■ **Record extracts**
- - - - - - -
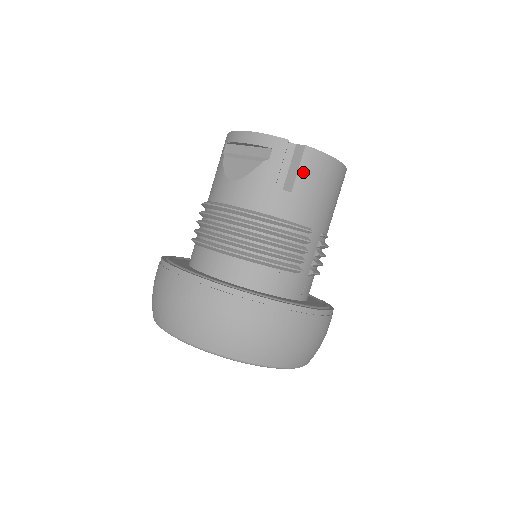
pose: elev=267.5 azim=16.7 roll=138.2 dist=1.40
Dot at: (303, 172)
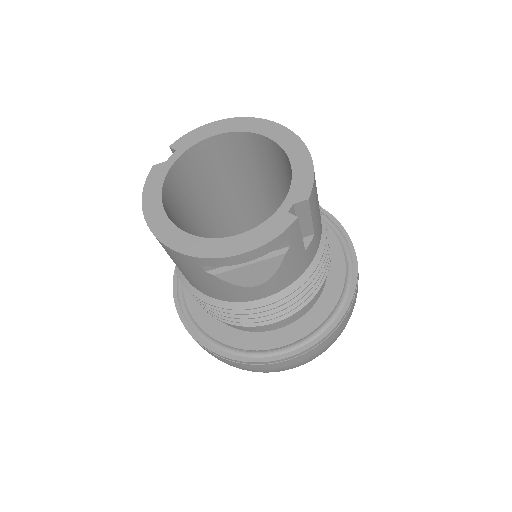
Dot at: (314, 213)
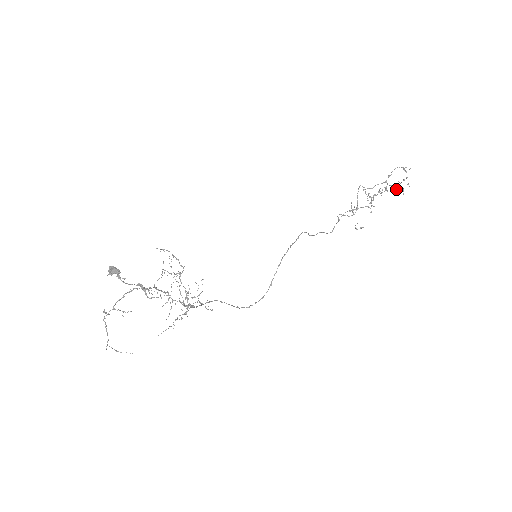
- - - - - - -
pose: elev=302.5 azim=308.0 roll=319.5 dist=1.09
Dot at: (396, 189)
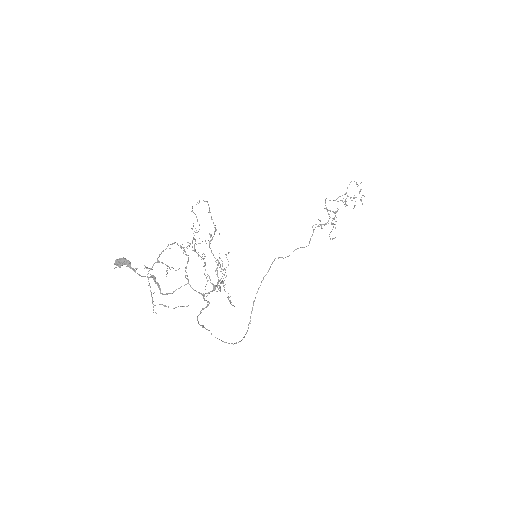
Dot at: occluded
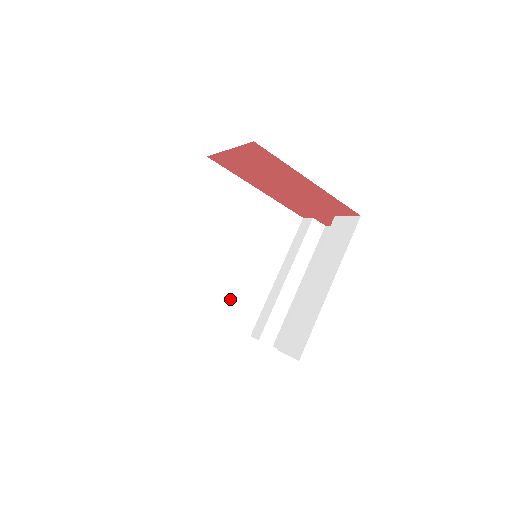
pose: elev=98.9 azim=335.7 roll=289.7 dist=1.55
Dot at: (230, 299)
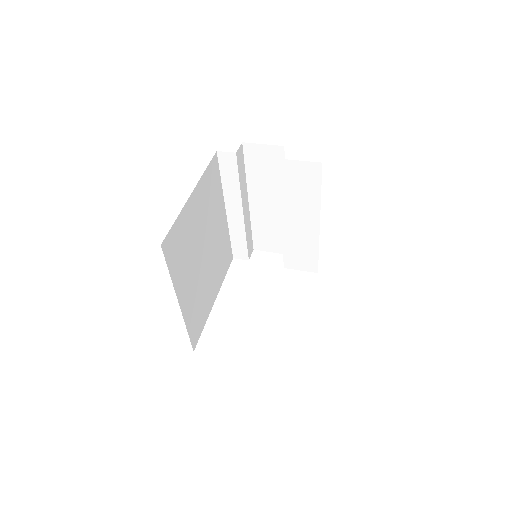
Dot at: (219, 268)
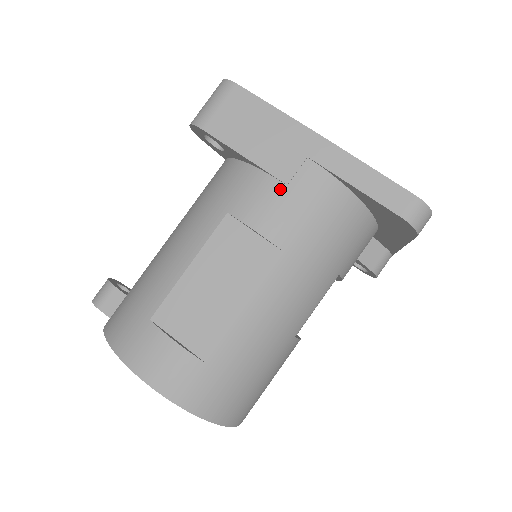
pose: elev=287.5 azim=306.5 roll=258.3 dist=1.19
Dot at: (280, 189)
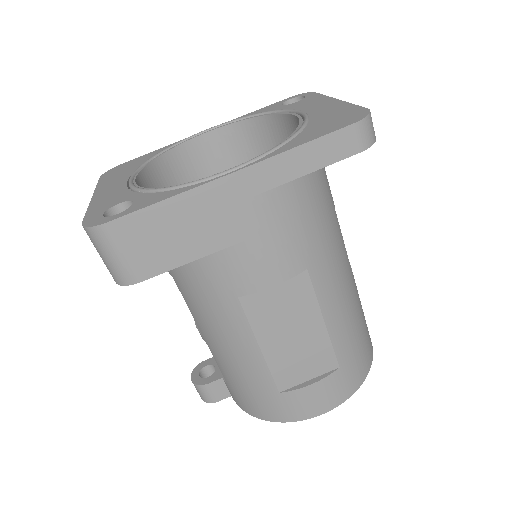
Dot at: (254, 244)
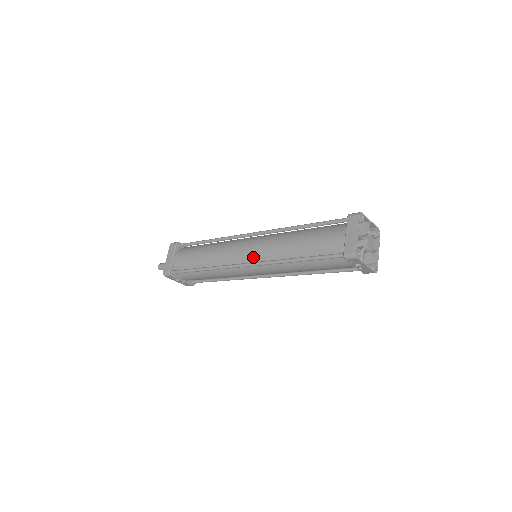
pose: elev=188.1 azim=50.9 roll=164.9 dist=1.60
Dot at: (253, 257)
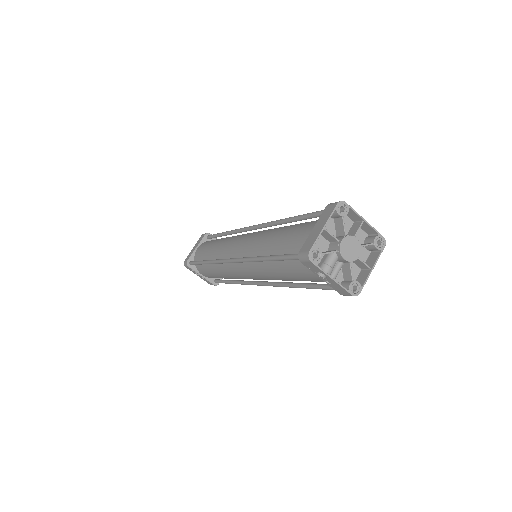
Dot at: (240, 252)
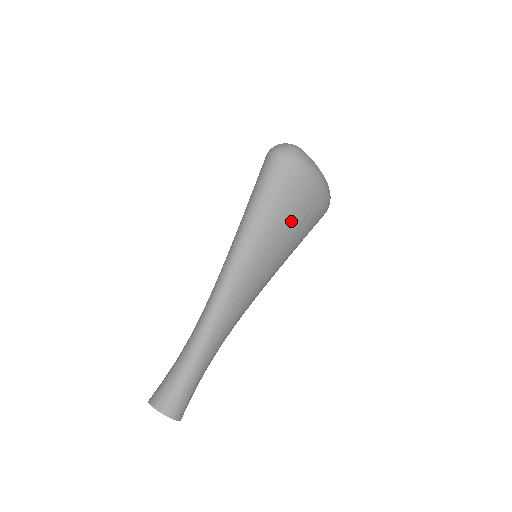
- - - - - - -
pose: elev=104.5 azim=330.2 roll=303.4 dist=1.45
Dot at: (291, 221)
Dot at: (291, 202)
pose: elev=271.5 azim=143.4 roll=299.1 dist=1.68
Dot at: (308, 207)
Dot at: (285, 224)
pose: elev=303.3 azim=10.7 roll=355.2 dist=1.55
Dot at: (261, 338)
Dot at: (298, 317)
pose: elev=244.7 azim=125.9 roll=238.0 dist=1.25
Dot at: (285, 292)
- - - - - - -
■ **Problem requirements**
Rewrite the listing as a Markdown table with the columns Row and Line. Start at the line containing "pose: elev=188.1 azim=50.9", end at the line containing "Dot at: (240, 252)", skip blank lines, and omit the pictures.

■ **Result for this exercise**
| Row | Line |
|---|---|
| 1 | pose: elev=188.1 azim=50.9 roll=164.9 dist=1.60 |
| 2 | Dot at: (253, 257) |
| 3 | Dot at: (240, 252) |